Intanto Elisabeth perde il quarto figlio. Poi i due si riconciliano ed
arriva il quinto figlio. Rolf lavora in una ditta farmaceutica con scarso
successo professionale, poi alla nascita del quinto figlio trova un lavoro
meglio remunerato come rappresentante di cosmetici. Rolf ed Elisabeth
vengono iniziati alla religione mormone e si battezano.
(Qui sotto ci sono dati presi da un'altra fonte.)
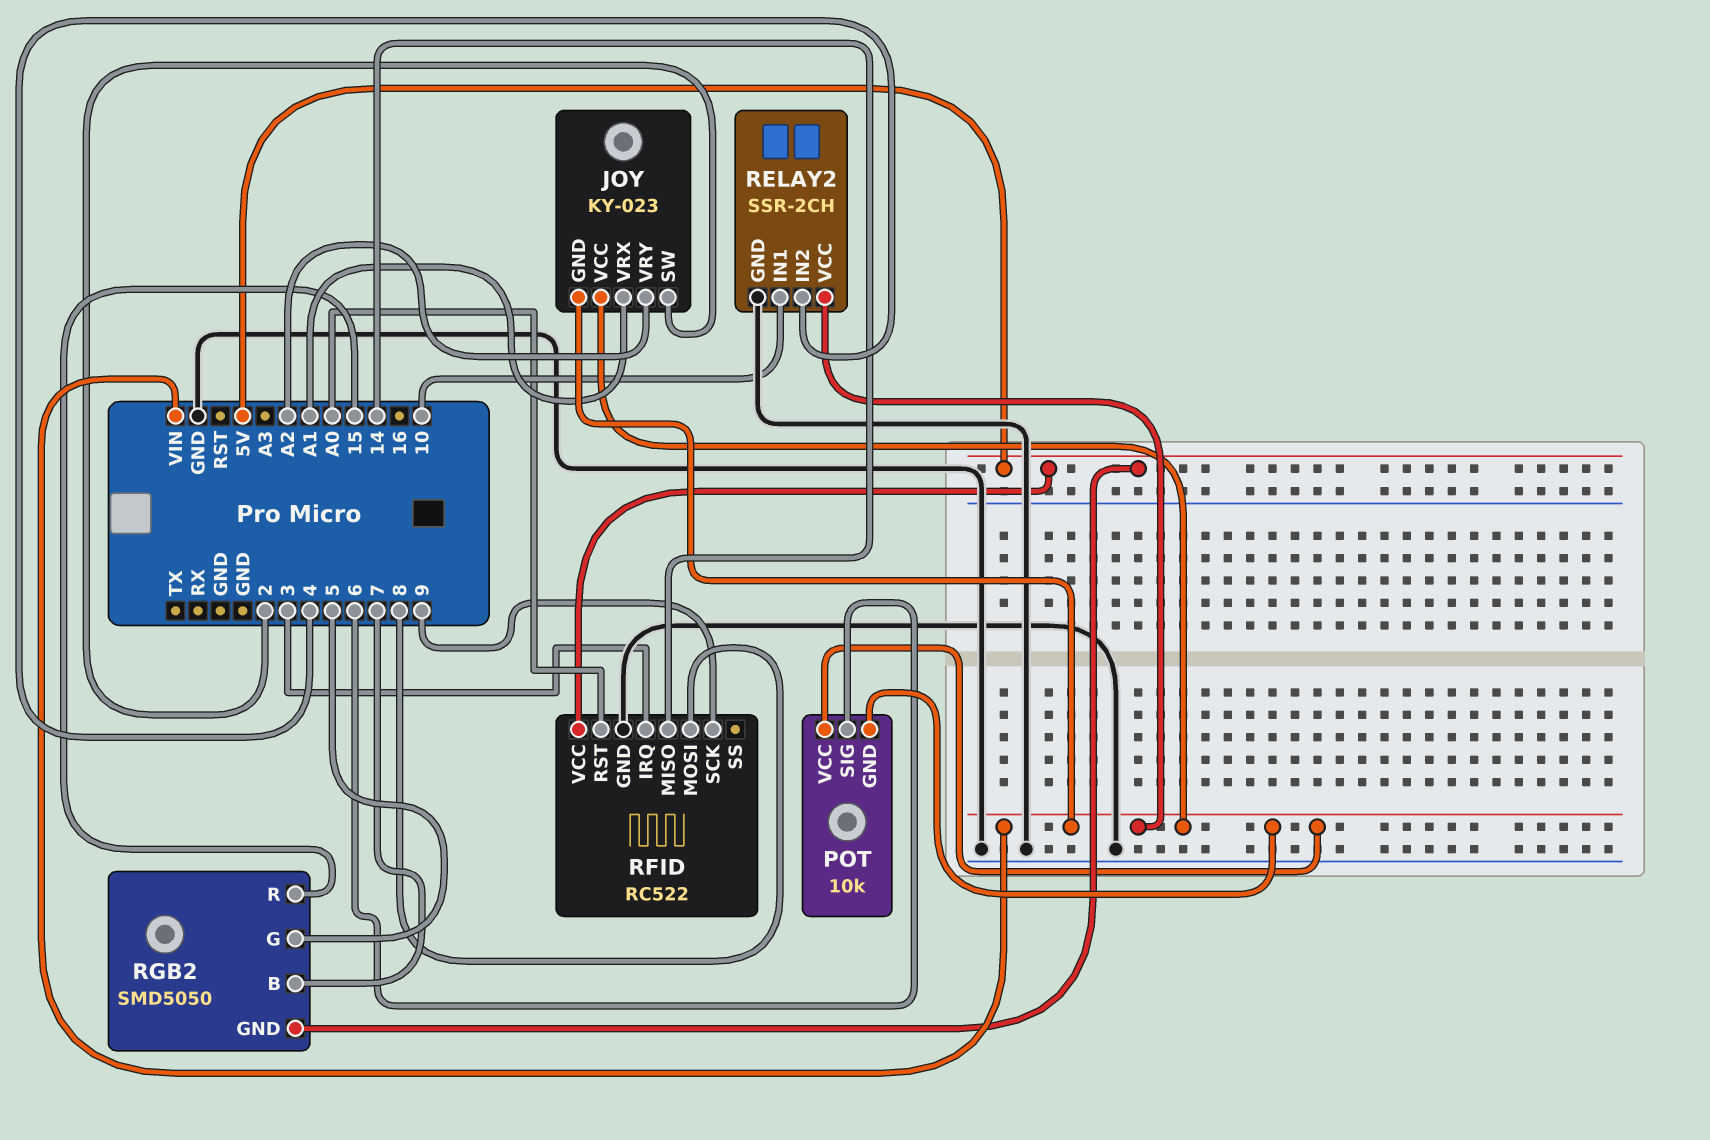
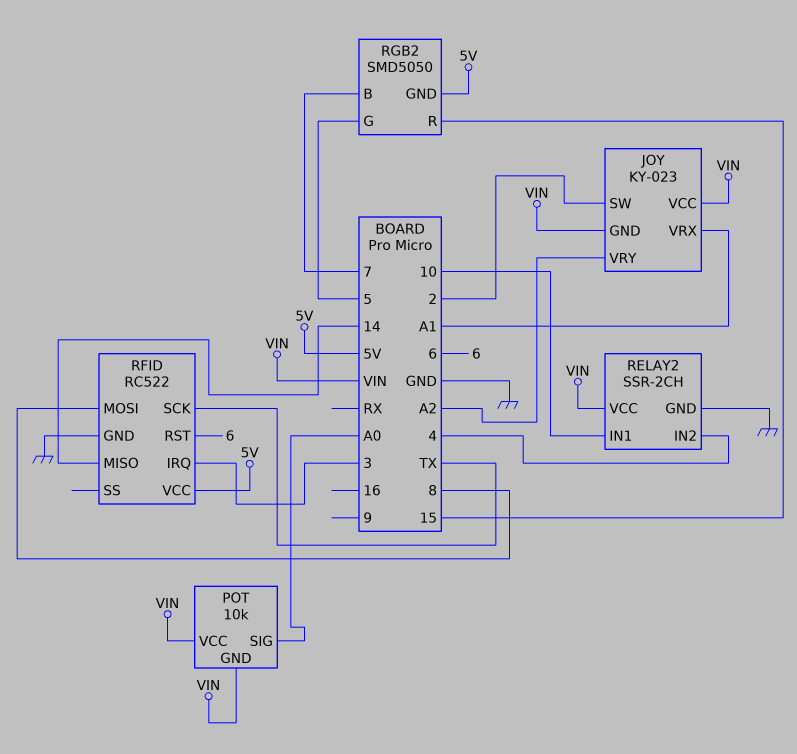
POT pin SIG: 6 -> A0
RFID pin RST: A0 -> 6
RFID pin SCK: 9 -> TX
Infine Rolf si
toglie la vita con i fumi di scarico della sua Wolksvagen in un bosco
ed Elisabeth ricomincia una nuova vita con un giovane americano.
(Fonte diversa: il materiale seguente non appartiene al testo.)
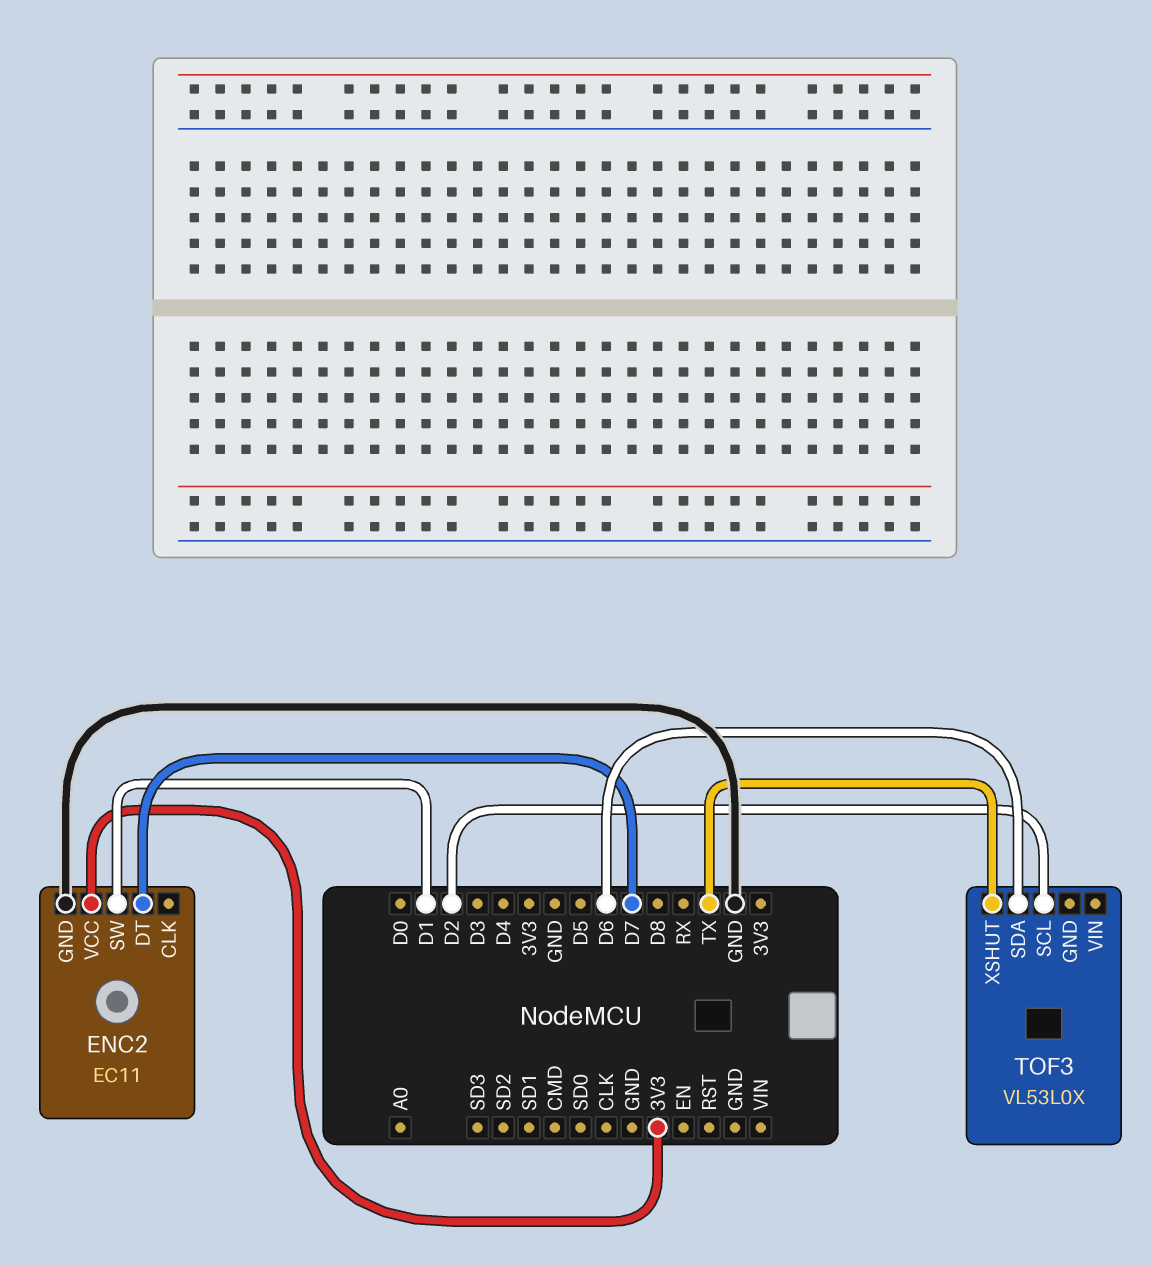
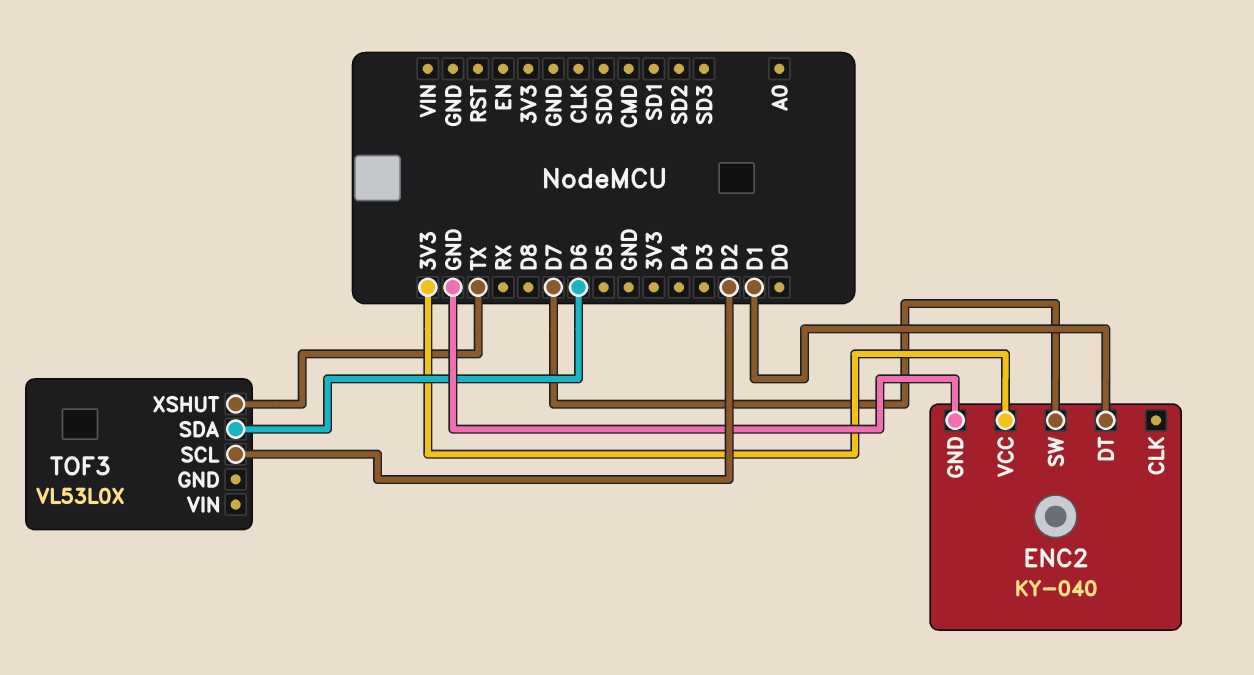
ENC2: EC11 -> KY-040
ENC2 pin DT: D7 -> D1
ENC2 pin SW: D1 -> D7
Il film di Reitz descrive la triste storia di due borghesi degli anni
'60, di un piccolo nucleo familiare come tanti dove una donna vive ogni
esperienza con ingenuo entusiasmo, scevro da spinte alla riflessione e
all'approfondimento, semplicemente appagata dalla quotidianità e da ciò
che è socialmente ordinario. Il suo essere felice è motivato dalla coerenza
della dua vita con gli sterotipi che la società impone: una famiglia,
un amore, dei figli. Ma il suo amore è irreale e intangibile, Rolf rimane
al margine di un rapporto troppo fragile, dove le sue paure, le sue insicurezze
e il suo bisogno di intimità non trovano conforto. La sfida professionale
diventa il campo su cui guadagnare rispetto coscienza di sé, ma quando
l'esito è anche lì all'insegna della mediocrita non rimane più speranza.
Il suicidio di Rolf viene raccontato in una lunga sequenza dove si alternano
primi piani del tubo di scappamento, primi piani dell'auto e rinquadrature
dalla macchina attraverso le quinte dei cespugli. Il rumore sordo e goffo
del motore, il ritmo lento degli stacchi di montaggio, la prolissità di
una scena interpretata senza alcuna enfasi drammatica mostrano tutto la
vuotezza interiore di Rolf, che sembra uccidersi non per annullare il
dolore di una sensibilità provata, ma per liberare il mondo dal peso di
una esistenza inutile. E di fatti il mondo prosegue a vivere anche senza
di lui, la sua scomparsa non lascia ferite o mancanze: Elisabeth dopo
il funerale si distende a gioca oziosamente col suo velo nero, poi incontra
un uomo di dieci anni più giovane e si ricostruisce con lui una nuova
vita in America.
Una riflessione sul "male di vivere" insinuato nel tessuto umano della
società, laddove paradossalmente la efficienza della organizzazione comunitaria
che dovrebbe garantire agio e tranquillità diventa invece una melma dove
si nullificano i rapporti umani e si logorano i sentimenti. Reitz ci racconta
la sua storia con uno stile impercettibile, fine nelle inquadrature, tenero
nelle scene, delicato in movimenti fluidi della macchina da presa che
fanno pensare a certo cinema dell'ultima generazione.
Cinema Nuovo all'epoca ma nuovo anche oggi.